Через какое-то время учительница пересадила меня на другую парту. Теперь я сидел рядом с мальчиком по фамилии Григорович; сам себя он называл Григоркевичем и требовал, чтобы и другие его так звали. Этот Григорович-Григоркевич жил на углу Шестой линии и Академического переулка, почти у самой Невы. Мы стали ходить из школы вместе. Мне приходилось делать крюк, зато путь мой теперь пролегал по набережной – а что может быть лучше?
От школы до Невы – рукой подать. Первым делом мы шли смотреть погибший корабль. Он лежал в воде против спуска, что тянется от Тринадцатой линии в сторону Горного института. Госпитальное судно «Народоволец» затонуло и легло на борт в двадцатом году. Говорили, что построено оно с изъяном, у него крен на правый борт; для придания кораблю равновесия в трюме по левому борту имелась цистерна, заполненная водой. Один матрос якобы привел на корабль свою девушку, они спустились в трюм, девица по неразумению открыла кингстон; матрос не сумел его закрыть, судно потеряло остойчивость и перевернулось; спасти удалось далеко не всех раненых. Об этом событии пелась частушка на мотив «Яблочка»:
Эх, клешнички,
Да что наделали, –
«Народовольца» потопили,
К бабам бегали!
Знатоки утверждали, что судну суждено было погибнуть: в «Народовольца» его переименовали незадолго до катастрофы, а прежде оно звалось «Рига»; по морской негласной традиции корабль должен всю жизнь носить то имя, которое дано ему при «рождении», переименование же всегда ведет к несчастью.
Еще балакали, что за сутки до аварии с корабля ночью ушли крысы и что вахтенный матрос, видя великий крысиный исход, доложил о ЧП капитану, но тот не принял этого во внимание, – и сам погиб в первую очередь: в тот миг, когда вода хлынула из цистерны, капитан на вельботе подчаливал к борту, и судно, перевернувшись, вдавило в дно Невы вельбот вместе с гребцами и капитаном.

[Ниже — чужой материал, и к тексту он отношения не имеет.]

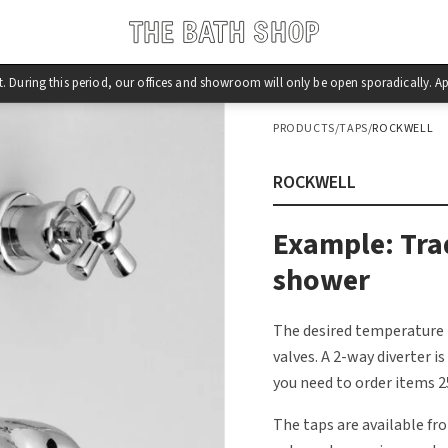
st. During this period, our offices and showroom will only be open sporadically.
PRODUCTS
/
TAPS
/
ROCKWELL
ROCKWELL
Example: Tra
shower
The desired temperature 
valves. A 2-way diverter i
you need to order items 25
The taps are available fr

К сему добавляли, что крысы покидали корабль организованно: они шли по трапу гроссами, то есть подразделениями по сто сорок четыре штуки в каждом (у них якобы не десятичная система счета, как у людей, а двенадцатеричная). Они сразу устремились к церкви Киевского подворья, что на углу набережной и Пятнадцатой линии, забрались там в подвальный склад, сожрали все восковые свечи и муку для просфорок, а потом рассредоточились по всему Васильевскому острову.
«Народовольца» подняли году в 1925-м. На берегу установили с полсотни механических лебедок, от них протянули к судну множество стальных канатов. Набережная кишела народом: все островитяне сбежались смотреть подъем злосчастного госпитального судна; конная и пешая милиция наводила порядок, не подпуская близко к лебедкам. Некоторые тросы рвались от напряжения, лопались со звоном, как гигантские струны, и вот борт корабля все же оторвался ото дна, «Народоволец» выпрямился. Позже его отбуксировали к причальной стенке судостроительного завода и разрезали автогеном на скрап.
…Поглазев на погибший корабль, мы с Григоровичем направлялись к Шестой линии. Шли мы, разумеется, по гранитной набережной. На этом ее участке в пору навигации было на что поглядеть. Здесь чалились буксиры, лихтера, небольшие грузовые суда. Недалеко от памятника Крузенштерну стояли на приколе две большие шхуны; их шаровая (серая) краска облупилась, команд на них не было; совершенно однотипные, они покачивались рядом – корма к корме и бушприт к бушприту, будто две сестры, и ждали, ждали чего-то… В их покинутости таилась грустная красота, напоминание о неведомом. Вблизи кипела народом пристань местного пароходства, – отсюда отваливали в Кронштадт и Петергоф черный «Тов. Аммерман» и белые «Горлица» и «Буревестник» (тот, что вскоре погиб в Морском канале). Ближе к Восьмой линии находилась «заграничная» пристань, почти всегда безлюдная; к ней раз в неделю причаливал нарядный белый «Прейсен» – пароход, ходивший в Прибалтику и Германию. Порой к гранитной стенке приставали финские лайбы – небольшие грузовые суденышки; на корме у них всегда развевался большой флаг – синий крест на белом поле. Эти большие нарядные флаги на скромных, невзрачных лайбах выглядели странновато, но не смешно, а скорее трогательно.